Он оглядывал свои спортивные штаны и ноги в шлепанцах. Все было покрыто пельменными сегментами. Аммиак сделал свое дело. Буквально на глазах изумленной публики Земфира оживала и, кажется, трезвела. Она, косо шатаясь, как дирижабль по ангару, хлопая ладонями о стенки, вплыла в туалет. Такая огромная дриада, наконец–то нашедшая родное дупло, и было слышно, как дупло зарокотало ей радостно по–водяному, торжествуя встречу.
Звуки, разнесшиеся живородным оркестром, не оставляли сомнений в природе происходящего там. И все, якобы ничего не замечая, культурно потянулись к столу.
Через некоторое время с виноватой улыбкой на мокром лице она вернулась в компанию, будто ничего и не случилось вообще. От восставшей дщери пахло желудочной прелью и еще целым букетом запахов, которые можно описать, но пахнуть они от этого не перестанут, платье–сарафан было в пыльных нашлепках и разводах мокрети…
Она зачем–то, может быть, в форме благодарности к присутствующим, что не заморили ее до смерти в пыльной камере, преподнесла выпивающему застолью некую «подарочную» историю. Она назвала ее «бонус–трек истинным интересантам». Смотреть на растрепанную тетку с горящим отечным лицом было невозможно без спазмов жалости.
Оказывается, в особо утонченных узких кругах настоящих знатоков и ценителей («вы понимаете — самых настоящих») давно имеет хождение миф, не совсем миф, и не совсем легенда, а все–таки… Отчего не состоялся в полной мере предвоенный роман Марины с Арсением, вернее, был внезапно оборван.
Мне привиделись Арсений и Марина размером с пупсов, рвущие друг у друга из пластмассовых ручек небольшой затрепанный книжный блок.
— Ну и отчего же? — спросила хозяйка с деланым равнодушием.
— Не знаю, все–таки лучше не стоит, история имеет пикантный привкус…

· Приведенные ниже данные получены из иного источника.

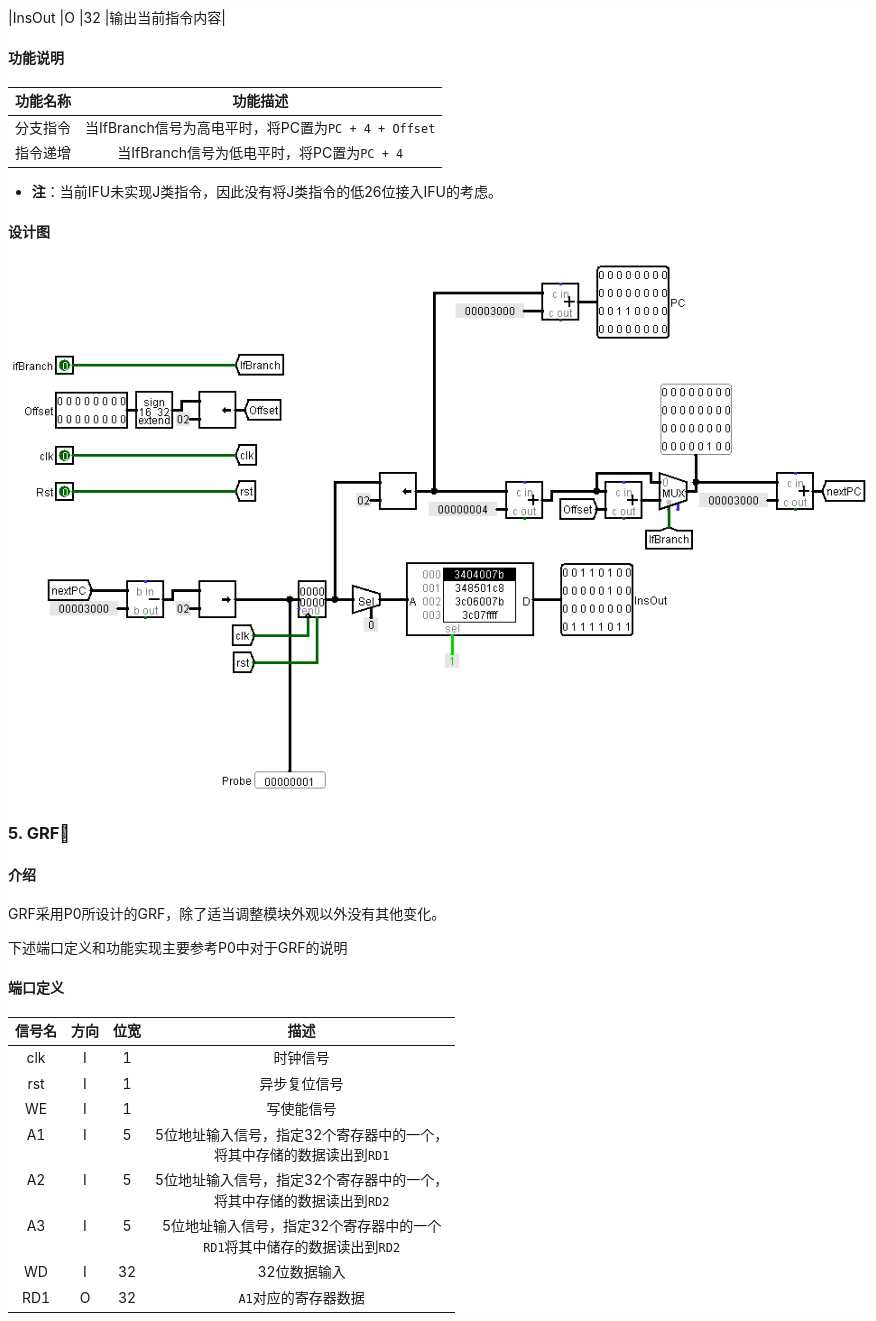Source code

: |InsOut     |O  |32 |输出当前指令内容|

#### 功能说明
|功能名称   |功能描述   |
|:---:|:---:|
|分支指令|当IfBranch信号为高电平时，将PC置为`PC + 4 + Offset`|
|指令递增|当IfBranch信号为低电平时，将PC置为`PC + 4`|

* **注**：当前IFU未实现J类指令，因此没有将J类指令的低26位接入IFU的考虑。

#### 设计图
![IFU](IFU.png)

### 5. GRF:maple_leaf:
#### 介绍
GRF采用P0所设计的GRF，除了适当调整模块外观以外没有其他变化。

下述端口定义和功能实现主要参考P0中对于GRF的说明
#### 端口定义
|信号名 |方向   |位宽   |描述   |
|:--:|:--:|:--:|:--:|
|clk    |I  |1  |时钟信号   |
|rst    |I  |1  |异步复位信号   |
|WE     |I  |1  |写使能信号   |
|A1     |I  |5  |5位地址输入信号，指定32个寄存器中的一个，<br>将其中存储的数据读出到`RD1`   |
|A2     |I  |5  |5位地址输入信号，指定32个寄存器中的一个，<br>将其中存储的数据读出到`RD2`|
|A3     |I  |5  |5位地址输入信号，指定32个寄存器中的一个<br>`RD1`将其中储存的数据读出到`RD2`|
|WD     |I  |32 |32位数据输入   |
|RD1    |O  |32 |`A1`对应的寄存器数据   |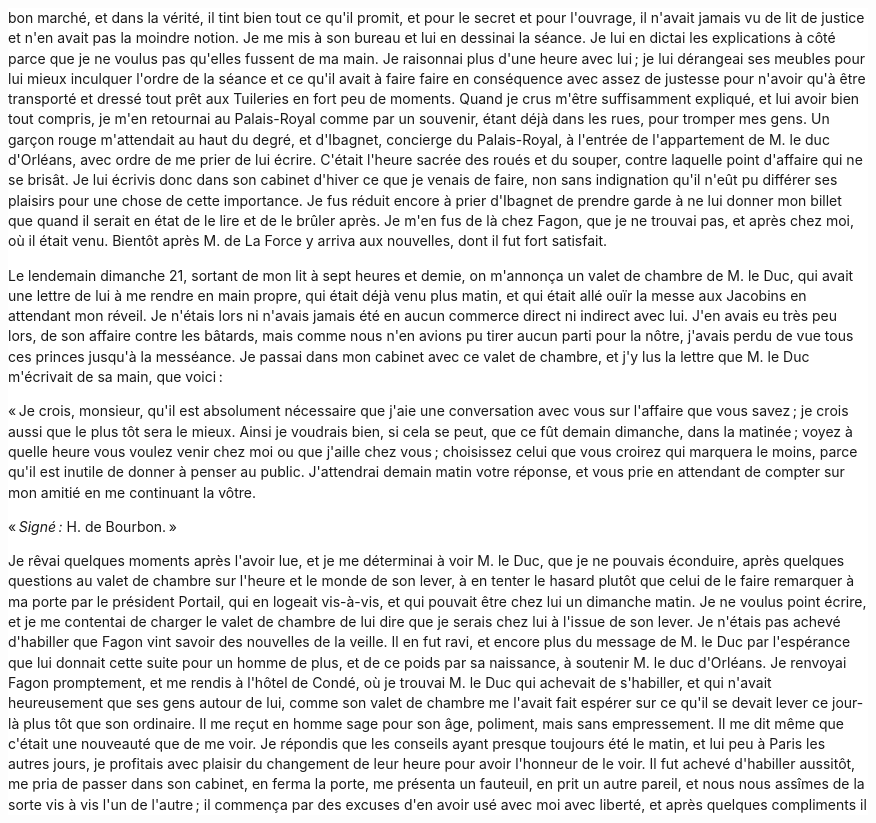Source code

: bon marché, et dans la vérité, il tint bien tout ce qu'il promit, et pour le
secret et pour l'ouvrage, il n'avait jamais vu de lit de justice et n'en avait
pas la moindre notion. Je me mis à son bureau et lui en dessinai la séance. Je
lui en dictai les explications à côté parce que je ne voulus pas qu'elles
fussent de ma main. Je raisonnai plus d'une heure avec lui ; je lui dérangeai
ses meubles pour lui mieux inculquer l'ordre de la séance et ce qu'il avait à
faire faire en conséquence avec assez de justesse pour n'avoir qu'à être
transporté et dressé tout prêt aux Tuileries en fort peu de moments. Quand je
crus m'être suffisamment expliqué, et lui avoir bien tout compris, je m'en
retournai au Palais-Royal comme par un souvenir, étant déjà dans les rues,
pour tromper mes gens. Un garçon rouge m'attendait au haut du degré, et
d'Ibagnet, concierge du Palais-Royal, à l'entrée de l'appartement de M. le duc
d'Orléans, avec ordre de me prier de lui écrire. C'était l'heure sacrée des
roués et du souper, contre laquelle point d'affaire qui ne se brisât. Je lui
écrivis donc dans son cabinet d'hiver ce que je venais de faire, non sans
indignation qu'il n'eût pu différer ses plaisirs pour une chose de cette
importance. Je fus réduit encore à prier d'Ibagnet de prendre garde à ne lui
donner mon billet que quand il serait en état de le lire et de le brûler
après. Je m'en fus de là chez Fagon, que je ne trouvai pas, et après chez moi,
où il était venu. Bientôt après M. de La Force y arriva aux nouvelles, dont il
fut fort satisfait.

Le lendemain dimanche 21, sortant de mon lit à sept heures et demie, on
m'annonça un valet de chambre de M. le Duc, qui avait une lettre de lui à me
rendre en main propre, qui était déjà venu plus matin, et qui était allé ouïr
la messe aux Jacobins en attendant mon réveil. Je n'étais lors ni n'avais
jamais été en aucun commerce direct ni indirect avec lui. J'en avais eu très
peu lors, de son affaire contre les bâtards, mais comme nous n'en avions pu
tirer aucun parti pour la nôtre, j'avais perdu de vue tous ces princes jusqu'à
la messéance. Je passai dans mon cabinet avec ce valet de chambre, et j'y lus
la lettre que M. le Duc m'écrivait de sa main, que voici :

« Je crois, monsieur, qu'il est absolument nécessaire que j'aie une
conversation avec vous sur l'affaire que vous savez ; je crois aussi que le
plus tôt sera le mieux. Ainsi je voudrais bien, si cela se peut, que ce fût
demain dimanche, dans la matinée ; voyez à quelle heure vous voulez venir chez
moi ou que j'aille chez vous ; choisissez celui que vous croirez qui marquera
le moins, parce qu'il est inutile de donner à penser au public. J'attendrai
demain matin votre réponse, et vous prie en attendant de compter sur mon
amitié en me continuant la vôtre.

« *Signé :* H. de Bourbon. »

Je rêvai quelques moments après l'avoir lue, et je me déterminai à voir M. le
Duc, que je ne pouvais éconduire, après quelques questions au valet de chambre
sur l'heure et le monde de son lever, à en tenter le hasard plutôt que celui
de le faire remarquer à ma porte par le président Portail, qui en logeait
vis-à-vis, et qui pouvait être chez lui un dimanche matin. Je ne voulus point
écrire, et je me contentai de charger le valet de chambre de lui dire que je
serais chez lui à l'issue de son lever. Je n'étais pas achevé d'habiller que
Fagon vint savoir des nouvelles de la veille. Il en fut ravi, et encore plus
du message de M. le Duc par l'espérance que lui donnait cette suite pour un
homme de plus, et de ce poids par sa naissance, à soutenir M. le duc
d'Orléans. Je renvoyai Fagon promptement, et me rendis à l'hôtel de Condé, où
je trouvai M. le Duc qui achevait de s'habiller, et qui n'avait heureusement
que ses gens autour de lui, comme son valet de chambre me l'avait fait espérer
sur ce qu'il se devait lever ce jour-là plus tôt que son ordinaire. Il me
reçut en homme sage pour son âge, poliment, mais sans empressement. Il me dit
même que c'était une nouveauté que de me voir. Je répondis que les conseils
ayant presque toujours été le matin, et lui peu à Paris les autres jours, je
profitais avec plaisir du changement de leur heure pour avoir l'honneur de le
voir. Il fut achevé d'habiller aussitôt, me pria de passer dans son cabinet,
en ferma la porte, me présenta un fauteuil, en prit un autre pareil, et nous
nous assîmes de la sorte vis à vis l'un de l'autre ; il commença par des
excuses d'en avoir usé avec moi avec liberté, et après quelques compliments il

— Нет уж, говорите, коль начали.
— NN рассказывал самому Сун–ле, что слышал из самых первых рук, нет–нет, не от нее, он молод тогда был и гомосексуал, эту коннотацию надо учитывать.
— А что, мать, если и гей, как ты сказанула, то не человек вообще по–любому, — вставил Геннадий, успешный отец разнополых детей от разных матерей и всяческий сексуал, отдыхающий от очередной семьи с холостым Вовой, с Вовой, который вообще ничего движущегося и биологически активного не пропускал, невзирая на такую мелочь, как пол.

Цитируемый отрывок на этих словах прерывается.